101 Things I Wish I Knew When I Got Married by Charlie Bloom

101 Things I Wish I Knew When I Got Married by Charlie Bloom

Author:Charlie Bloom
Language: eng
Format: epub
ISBN: 9781577313458
Publisher: New World Library


CHARLIE: For years, I always had to rub it in when I was right. I was driven by my desire to impress Linda and others with my intelligence, and by the adrenaline rush of decisively driving my point home in an argument. It was so important to me that I would frequently lose sight of the consequences of my indulgence. I would press loudly onward until I was either proven wrong (in my eyes, this happened rarely, as I was usually closed to conflicting opinion) or I got the final say. The thrill of this victory would be followed by a kind of defeat, as trust, closeness, and caring were inevitably sacrificed. I’m a slow learner, so it took me a long time to realize that these losses far outweighed the momentary pleasures of my victory. I was winning the arguments, but losing the real prize.

These days, I’m rarely tempted to drive my point home — the need to be right just isn’t as compelling as it used to be, as I’ve stopped feeding that desire the way I used to. Bad habits weaken and eventually die when we stop indulging them. The result for me has been a strengthening of the quality of goodwill and sweetness in my marriage, which has made it all the more worthwhile.

At first, however, even after I found the motivation to break the self-righteousness habit, letting go of being right proved to be more of a challenge than I’d expected. I found that when I didn’t try to prove my point, I often felt susceptible to feeling blamed and wrong myself. Preemptively blaming others had enabled me to feel less vulnerable to the possibility of others’ criticisms and attacks. Now I felt naked and unprotected without the defense of my intellectually combative strategies. Ultimately, I learned that the best defense is the truth of my experience, which unlike defensiveness does not invite attack or aggression.

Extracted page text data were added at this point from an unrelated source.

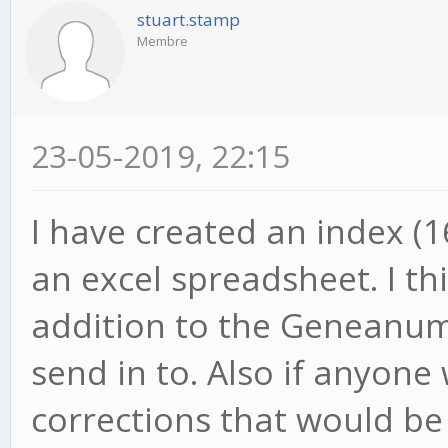
stuart.stamp
Membre
23-05-2019, 22:15
I have created an index (1
an excel spreadsheet. I th
addition to the Geneanum 
send in to. Also if anyone
corrections that would be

Learning to recognize the ways in which I have emotionally armed myself and finding the courage and strength to disarm has been one of the hardest challenges of my life. It has also been one of the most rewarding. In giving up my need to prove my point, I discovered a degree of trust, openness, and connection with Linda and others that I had never even imagined. Being relieved of this burden has left me feeling freer, lighter, and more relaxed than ever before. And contrary to my fears, the world seems to have become a safer rather than a more dangerous place. Go figure.